В зале Туска´нии я остановился перед одним саркофагом. Мне приходилось немало видеть греческих статуй, поражающих своей красотой, изяществом. Я любовался ими, восхищался их пропорциями, их совершенством. Но здесь я впервые понял, что такое подлинное искусство. Этот человек на саркофаге не был красавцем. У него оттопыренная нижняя губа и бородавка на правой щеке. Он имел все, что может позволить себе богач — это видно по его одежде и украшениям, — но он не успел насытиться жизнью. В повороте тела и головы, в выражении глаз мольба о помощи, крик: «Я хочу жить!»

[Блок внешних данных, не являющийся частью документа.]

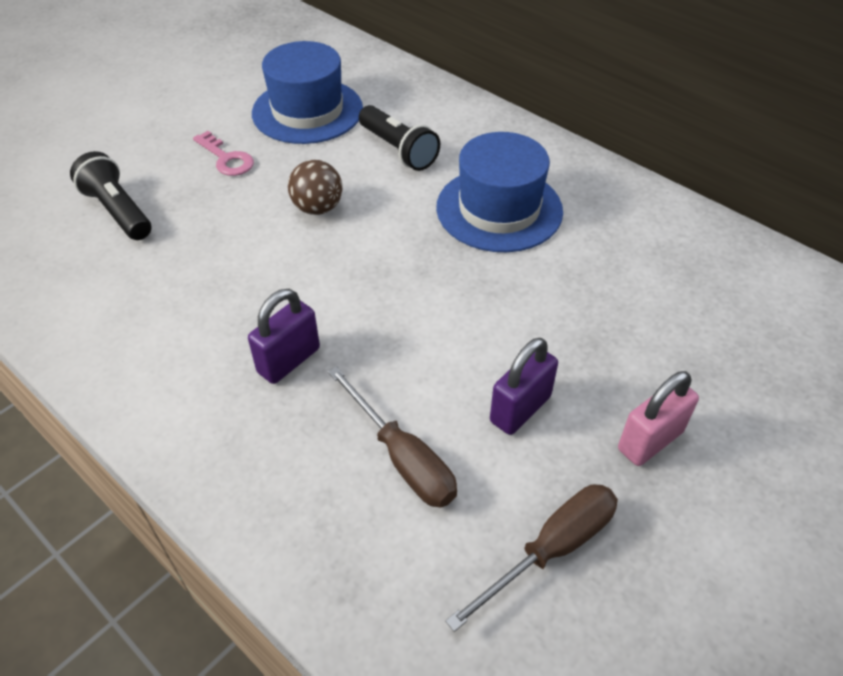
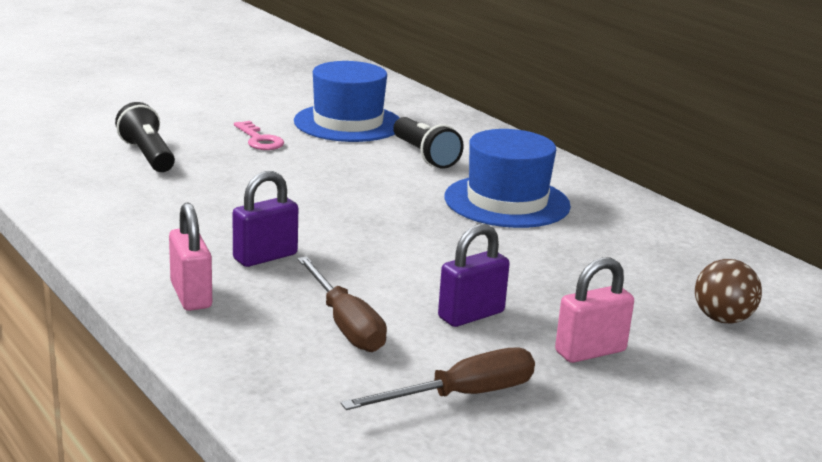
camera: 10 degrees right, 25 degrees down
(231, 448) = (191, 295): none -> pink padlock
(318, 208) = (332, 178): brown ball -> brown ball (722, 319)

А вот и знаменитый «толстый этруск». Человек лет пятидесяти, обрюзгший, лысый. На голой груди со складками жира — венок из цветов, знак того, что покойный изображен в момент пира. Да, это не просто богач, любитель хорошо поесть и выпить, — это этрусский рабовладелец времен упадка. Он и его собратья проводили время в «сладостном ничегонеделании» и возвели наслаждение в жизненный принцип.
Судьбы родины были им совершенно безразличны. За паштет из гусиной печенки они готовы были открыть ворота римлянам, даже готовы были отказаться от политической власти, лишь бы к их городской усадьбе без конца подходили возы со всяческой снедью, а из кухни доносился стук ножей и дразнящий запах поджариваемой дичи. Вместе с римлянами времени падения республики они могли бы воскликнуть: «Да здравствуют животы!»
А эта терракотовая статуэтка из Сала´йи! Разве можно пройти мимо нее! Сидит девушка, задумчивая и грустная, перекинув на грудь длинные и тяжелые косы. Кто она? Дочь лукумона или поселянка? Нет, ее не заботят пиры и наслаждения, она живет в мире грез.
Женская головка с фронтона храма в Ареццо выражает горе и страсть. Разве она виновата, что боги создали ее амазонкой и она должна скакать на коне, стрелять из лука! Ей бы хотелось быть простой женщиной, женой этого прекрасного юноши, которого ей приказано убить.
Нас уже ведут в сад. Там — гробница с двускатной крышей и гробница в виде колодца, круглая гробница со столбом, поддерживающим потолок. Сад залит светом. В этот оазис деревьев и древних памятников властно входит шум города. Но мы покидаем музей убежденными, что не было бы Флоренции времен Данте, Петрарки, Пиране´зе и Карду´ччи, если бы много веков назад здесь не жили этруски.